The field of computational sustainability has been motivated by Our Common Future, a 1987 report from the World Commission on Environment and Development about the future of humanity.[9] More recently, computational sustainability research has also been driven by the United Nation's sustainable development goals, a set of 17 goals for the sustainability of human economic, social, and environmental well-being world-wide.[10] Researchers in computational sustainability have primarily focused on addressing problems in areas related to the environment (e.g., biodiversity conservation), sustainable energy infrastructure and natural resources, and societal aspects (e.g., global hunger crises).[2][11][12][4] The computational aspects of computational sustainability leverage techniques from mathematics and computer science, in the areas of artificial intelligence, machine learning, algorithms, game theory, mechanism design, information science, optimization (including combinatorial optimization), dynamical systems, and multi-agent systems.[2][5]

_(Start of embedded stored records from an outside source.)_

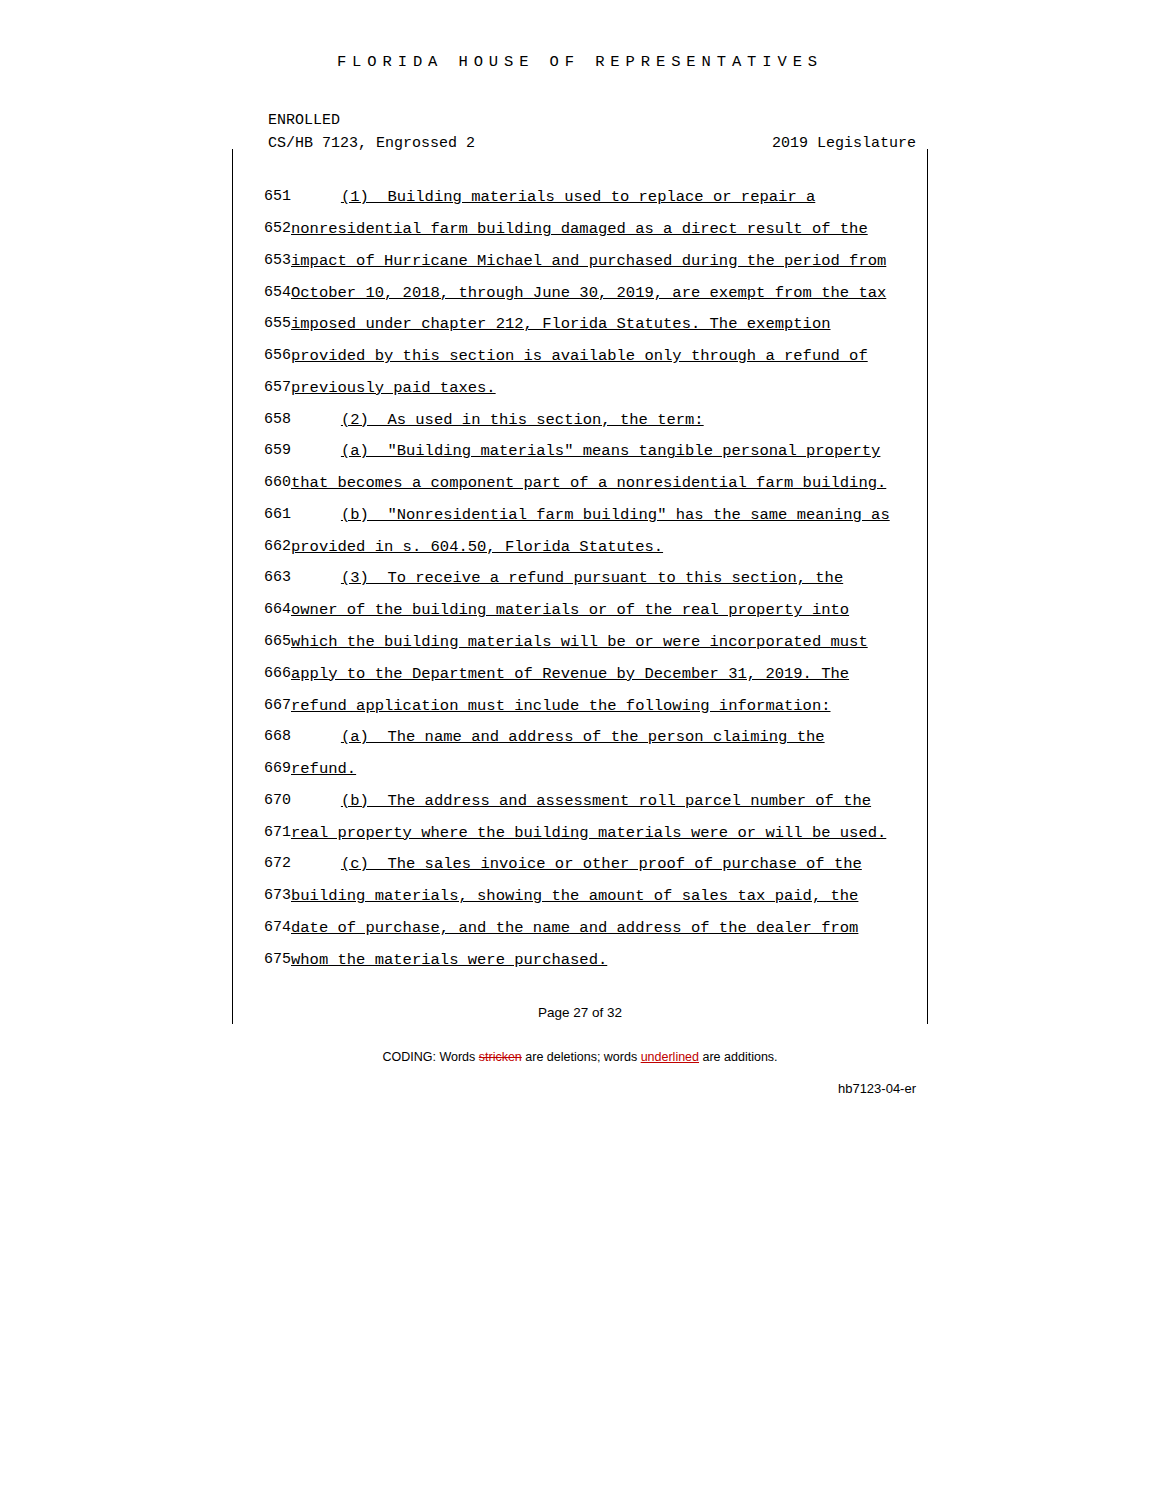FLORIDA HOUSE OF REPRESENTATIVES
ENROLLED
CS/HB 7123, Engrossed 2 2019 Legislature
| 651 | (1) Building materials used to replace or repair a |
| 652 | nonresidential farm building damaged as a direct result of the |
| 653 | impact of Hurricane Michael and purchased during the period from |
| 654 | October 10, 2018, through June 30, 2019, are exempt from the tax |
| 655 | imposed under chapter 212, Florida Statutes. The exemption |
| 656 | provided by this section is available only through a refund of |
| 657 | previously paid taxes. |
| 658 | (2) As used in this section, the term: |
| 659 | (a) "Building materials" means tangible personal property |
| 660 | that becomes a component part of a nonresidential farm building. |
| 661 | (b) "Nonresidential farm building" has the same meaning as |
| 662 | provided in s. 604.50, Florida Statutes. |
| 663 | (3) To receive a refund pursuant to this section, the |
| 664 | owner of the building materials or of the real property into |
| 665 | which the building materials will be or were incorporated must |
| 666 | apply to the Department of Revenue by December 31, 2019. The |
| 667 | refund application must include the following information: |
| 668 | (a) The name and address of the person claiming the |
| 669 | refund. |
| 670 | (b) The address and assessment roll parcel number of the |
| 671 | real property where the building materials were or will be used. |
| 672 | (c) The sales invoice or other proof of purchase of the |
| 673 | building materials, showing the amount of sales tax paid, the |
| 674 | date of purchase, and the name and address of the dealer from |
| 675 | whom the materials were purchased. |
Page 27 of 32
CODING: Words stricken are deletions; words underlined are additions.
hb7123-04-er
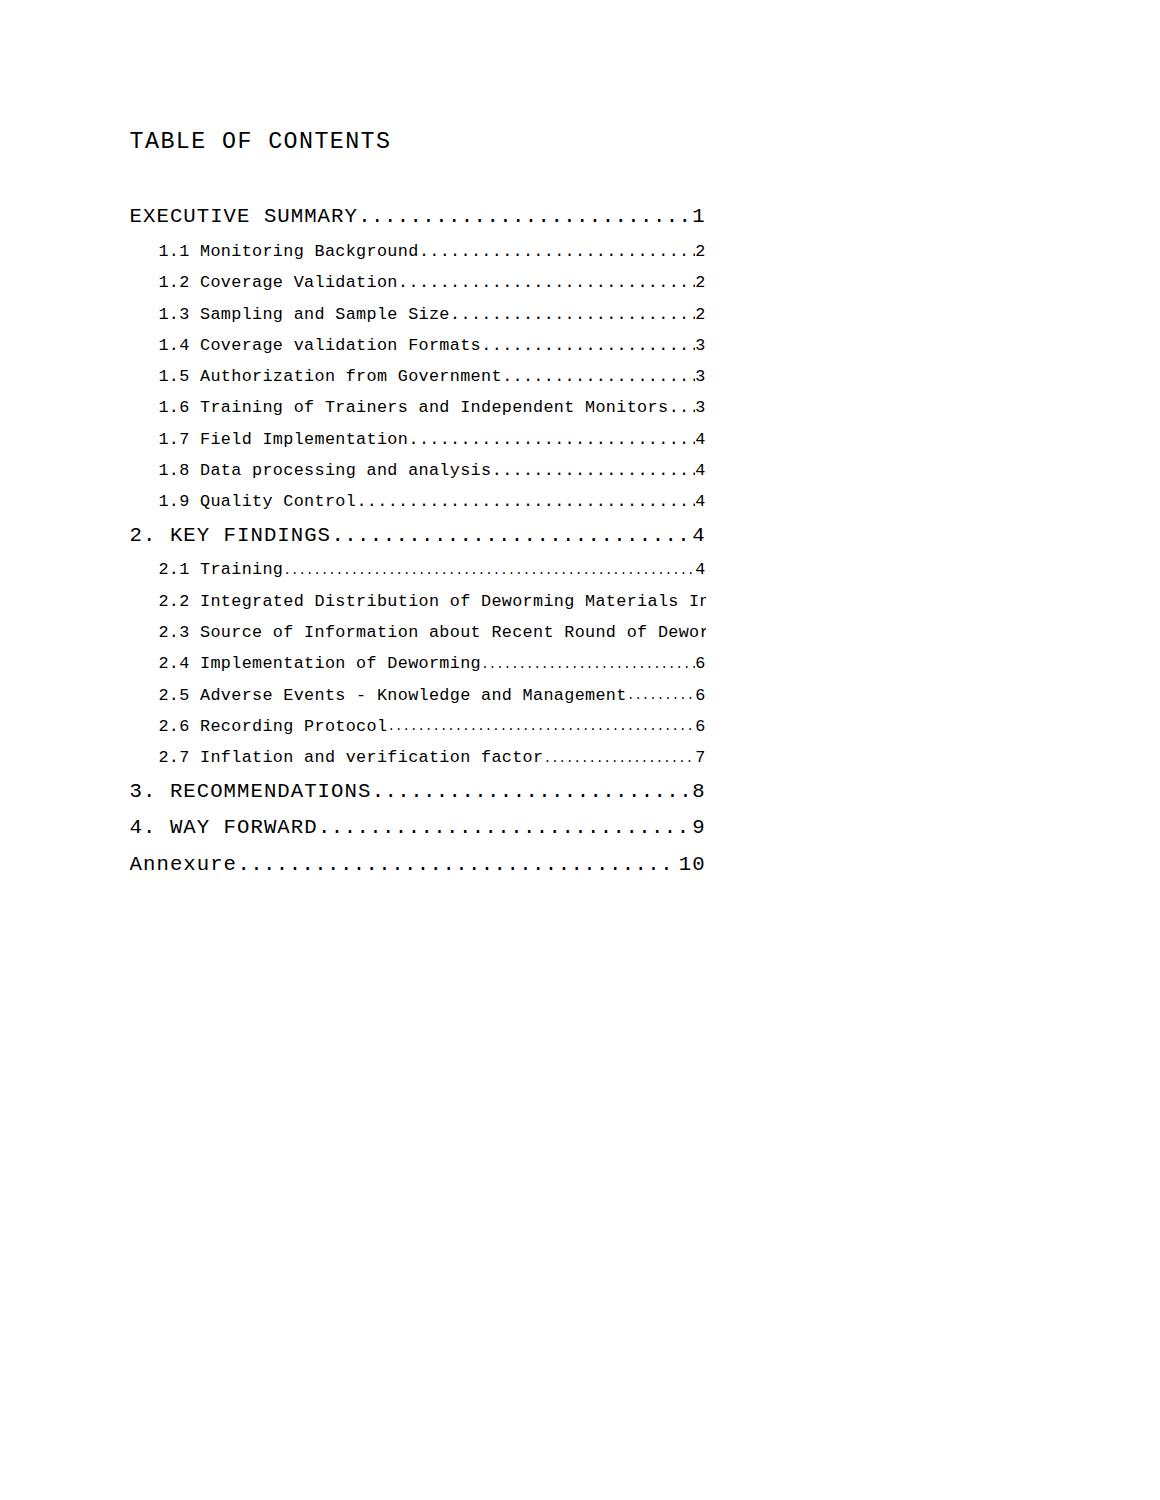TABLE OF CONTENTS
EXECUTIVE SUMMARY ........................................... 1
1.1 Monitoring Background ....................................... 2
1.2 Coverage Validation ......................................... 2
1.3 Sampling and Sample Size .................................... 2
1.4 Coverage validation Formats ................................. 3
1.5 Authorization from Government ............................... 3
1.6 Training of Trainers and Independent Monitors ................ 3
1.7 Field Implementation ........................................ 4
1.8 Data processing and analysis ................................ 4
1.9 Quality Control ............................................ 4
2. KEY FINDINGS ............................................. 4
2.1 Training ................................................................................. 4
2.2 Integrated Distribution of Deworming Materials Including Drugs ..... 5
2.3 Source of Information about Recent Round of Deworming ......................... 5
2.4 Implementation of Deworming ......................................................... 6
2.5 Adverse Events - Knowledge and Management ................................. 6
2.6 Recording Protocol ................................................................. 6
2.7 Inflation and verification factor ............................................. 7
3. RECOMMENDATIONS .......................................... 8
4. WAY FORWARD .............................................. 9
Annexure .................................................... 10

Biodiversity and conservation[edit]

Computational sustainability researchers have advanced techniques to combat the biodiversity loss facing the world during the current sixth extinction.[13] Researchers have created computational methods for geospatially mapping the distribution, migration patterns, and wildlife corridors of species, which enable scientists to quantify conservation efforts and recommend effective policies.[2][12][14][5]

In addition to scientific research contributions, the computational sustainability community has also contributed technologies that support citizen science conservation initiatives. An example is the creation of eBird, which enables citizens to share sightings of birds and crowd-source the creation of a global bird distribution database for researchers.[14][15] An example of successful application of eBird database is the Nature Conservancy's Bird Returns program (2013),[16] where farmers are compensated for their effort of maintaining suitable habitats for birds during the migratory periods.[17] Another example is iNaturalist which enables citizens to crowd-source the creation of databases about animals, plants, and other organisms, to support scientific research.[14]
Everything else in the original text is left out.